Le Royaume de l’Arabie Saoudite a remis hier au Colonel Jean Rakotomalala, responsable du Bureau des catastrophes (BNGRC), 300 tonnes d’aides transportées par 14 conteneurs. Une grande partie est déjà partie pour l’Est de Madagascar, gravement touché par le cyclone Ivan, dont Sainte-Marie. Depuis dimanche, la Princesse Bora a lancé un appel au niveau des responsables pour acheminer des aides expresses, ce qui fut chose faite.

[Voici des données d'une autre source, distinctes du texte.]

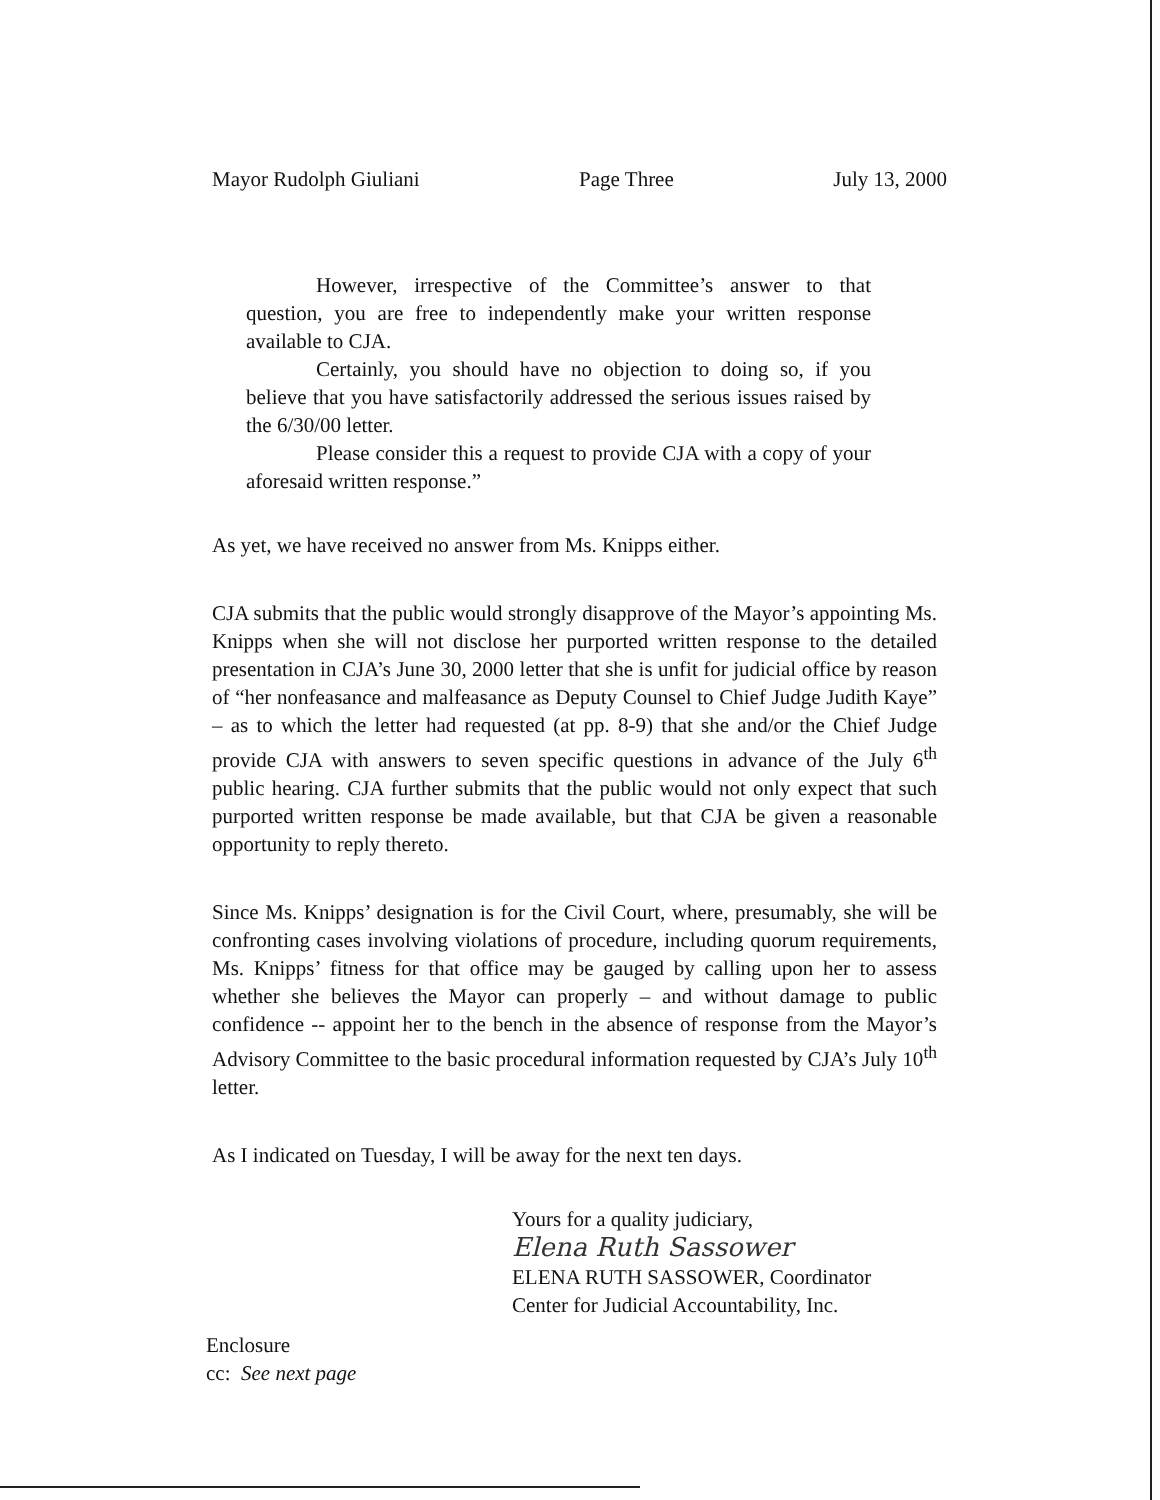Mayor Rudolph Giuliani Page Three July 13, 2000
However, irrespective of the Committee’s answer to that question, you are free to independently make your written response available to CJA.
Certainly, you should have no objection to doing so, if you believe that you have satisfactorily addressed the serious issues raised by the 6/30/00 letter.
Please consider this a request to provide CJA with a copy of your aforesaid written response.”
As yet, we have received no answer from Ms. Knipps either.
CJA submits that the public would strongly disapprove of the Mayor’s appointing Ms. Knipps when she will not disclose her purported written response to the detailed presentation in CJA’s June 30, 2000 letter that she is unfit for judicial office by reason of “her nonfeasance and malfeasance as Deputy Counsel to Chief Judge Judith Kaye” – as to which the letter had requested (at pp. 8-9) that she and/or the Chief Judge provide CJA with answers to seven specific questions in advance of the July 6<sup>th</sup> public hearing. CJA further submits that the public would not only expect that such purported written response be made available, but that CJA be given a reasonable opportunity to reply thereto.
Since Ms. Knipps’ designation is for the Civil Court, where, presumably, she will be confronting cases involving violations of procedure, including quorum requirements, Ms. Knipps’ fitness for that office may be gauged by calling upon her to assess whether she believes the Mayor can properly – and without damage to public confidence -- appoint her to the bench in the absence of response from the Mayor’s Advisory Committee to the basic procedural information requested by CJA’s July 10<sup>th</sup> letter.
As I indicated on Tuesday, I will be away for the next ten days.
Yours for a quality judiciary,
Elena Ruth Sassower
ELENA RUTH SASSOWER, Coordinator
Center for Judicial Accountability, Inc.
Enclosure
cc: See next page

Pour ce qui est des dons de l’ambassade d’Arabie Saoudite, ils sont constitués de 9950 cartons de kit alimentaire, 970 tentes, 495 cartons de couvertures et 225 cartons de tapis. « Nous avons assisté le gouvernement malgache, par l’acheminement de dattes, auparavant, explique l’ambassadeur Mohamad Al-Ali . Mais puisque cela ne correspond pas aux habitudes alimentaires des Malgaches, les kits alimentaires représentent des produits plus adéquats. »
À chaque kit, une famille. 3 kg de riz, 2 kg de sucre, des pâtes, du lait, de la farine, 1l d’huile, des biscuits d’hygiène, du potage à légumes. Dès hier, Force One est partie pour acheminer les premiers vivres et équipements pour l’île Sainte-Marie.